Heidenheim Hat Roderich Kiesewetter einen Informanten an den BND verraten?

Roderich Kiesewetter.
Roderich Kiesewetter. © Foto: Archiv Sabrina Balzer
Heidenheim / Karin Fuchs 01.08.2018
Journalisten werfen dem Bundestagsabgeordneten Roderich Kiesewetter Nähe zum Bundesnachrichtendienst vor.

Das Magazin „Stern“ und das ARD-Magazin „Report Mainz“ berichteten vorige Woche unter anderem über einen Prozess gegen einen Mitarbeiter des Bundesnachrichtendienstes (BND), der wegen Geheimnisverrats vor Gericht steht. In den Beiträgen geht es im Wesentlichen auch um die Rolle des CDU-Bundestagsabgeordneten Roderich Kiesewetter für Aalen-Heidenheim, der in der Berichterstattung in keinem guten Licht dargestellt wird.
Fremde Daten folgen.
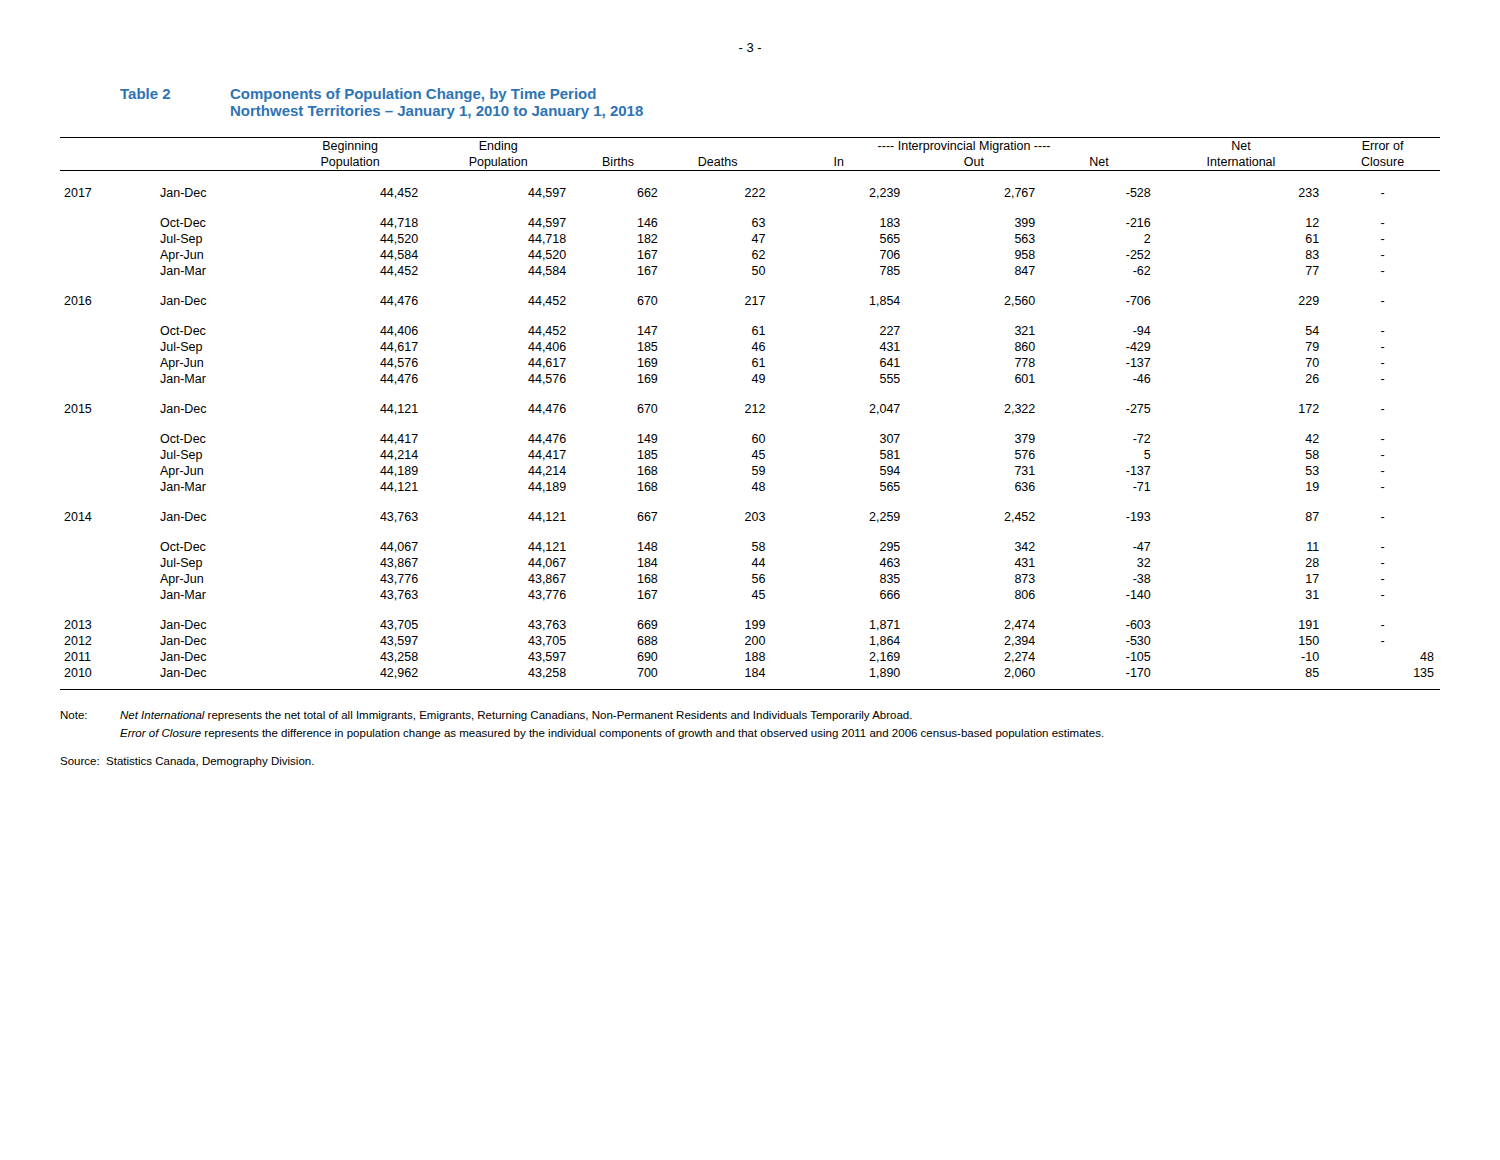- 3 -
Table 2
Components of Population Change, by Time Period
Northwest Territories – January 1, 2010 to January 1, 2018
| | Beginning | Ending | | | ---- Interprovincial Migration ---- | Net | Error of |
| --- | --- | --- | --- | --- | --- | --- | --- |
| | Population | Population | Births | Deaths | In | Out | Net | International | Closure |
| 2017 | Jan-Dec | 44,452 | 44,597 | 662 | 222 | 2,239 | 2,767 | -528 | 233 | - |
| | Oct-Dec | 44,718 | 44,597 | 146 | 63 | 183 | 399 | -216 | 12 | - |
| | Jul-Sep | 44,520 | 44,718 | 182 | 47 | 565 | 563 | 2 | 61 | - |
| | Apr-Jun | 44,584 | 44,520 | 167 | 62 | 706 | 958 | -252 | 83 | - |
| | Jan-Mar | 44,452 | 44,584 | 167 | 50 | 785 | 847 | -62 | 77 | - |
| 2016 | Jan-Dec | 44,476 | 44,452 | 670 | 217 | 1,854 | 2,560 | -706 | 229 | - |
| | Oct-Dec | 44,406 | 44,452 | 147 | 61 | 227 | 321 | -94 | 54 | - |
| | Jul-Sep | 44,617 | 44,406 | 185 | 46 | 431 | 860 | -429 | 79 | - |
| | Apr-Jun | 44,576 | 44,617 | 169 | 61 | 641 | 778 | -137 | 70 | - |
| | Jan-Mar | 44,476 | 44,576 | 169 | 49 | 555 | 601 | -46 | 26 | - |
| 2015 | Jan-Dec | 44,121 | 44,476 | 670 | 212 | 2,047 | 2,322 | -275 | 172 | - |
| | Oct-Dec | 44,417 | 44,476 | 149 | 60 | 307 | 379 | -72 | 42 | - |
| | Jul-Sep | 44,214 | 44,417 | 185 | 45 | 581 | 576 | 5 | 58 | - |
| | Apr-Jun | 44,189 | 44,214 | 168 | 59 | 594 | 731 | -137 | 53 | - |
| | Jan-Mar | 44,121 | 44,189 | 168 | 48 | 565 | 636 | -71 | 19 | - |
| 2014 | Jan-Dec | 43,763 | 44,121 | 667 | 203 | 2,259 | 2,452 | -193 | 87 | - |
| | Oct-Dec | 44,067 | 44,121 | 148 | 58 | 295 | 342 | -47 | 11 | - |
| | Jul-Sep | 43,867 | 44,067 | 184 | 44 | 463 | 431 | 32 | 28 | - |
| | Apr-Jun | 43,776 | 43,867 | 168 | 56 | 835 | 873 | -38 | 17 | - |
| | Jan-Mar | 43,763 | 43,776 | 167 | 45 | 666 | 806 | -140 | 31 | - |
| 2013 | Jan-Dec | 43,705 | 43,763 | 669 | 199 | 1,871 | 2,474 | -603 | 191 | - |
| 2012 | Jan-Dec | 43,597 | 43,705 | 688 | 200 | 1,864 | 2,394 | -530 | 150 | - |
| 2011 | Jan-Dec | 43,258 | 43,597 | 690 | 188 | 2,169 | 2,274 | -105 | -10 | 48 |
| 2010 | Jan-Dec | 42,962 | 43,258 | 700 | 184 | 1,890 | 2,060 | -170 | 85 | 135 |
Note:
Net International represents the net total of all Immigrants, Emigrants, Returning Canadians, Non-Permanent Residents and Individuals Temporarily Abroad.
Error of Closure represents the difference in population change as measured by the individual components of growth and that observed using 2011 and 2006 census-based population estimates.
Source: Statistics Canada, Demography Division.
Warum verrät Kiesewetter BND-Mann?

Es geht um zwei Vorwürfe: Roderich Kiesewetter soll den Angeklagten an den BND verraten haben. Warum er das getan hat, bleibt unklar. Der vor Gericht stehende BND-Mitarbeiter hatte Kiesewetter im Vertrauen die Namen zweier Männer genannt, die im Dienste des BND stehen. Das Pikante: Die beiden Männer waren Mitglieder im Reservistenverband, dem Kiesewetter damals als Präsident vorstand.

Kurz nach dem Treffen mit dem BND-Mitarbeiter soll Kiesewetter diesen beim BND-Chef angeschwärzt haben. Wegen Geheimnisverrats steht der BND-Mitarbeiter nun vor dem Berliner Amtsgericht. Kiesewetter hat dort bereits im März als Zeuge ausgesagt.

War Kiesewetter als Chefermittler befangen?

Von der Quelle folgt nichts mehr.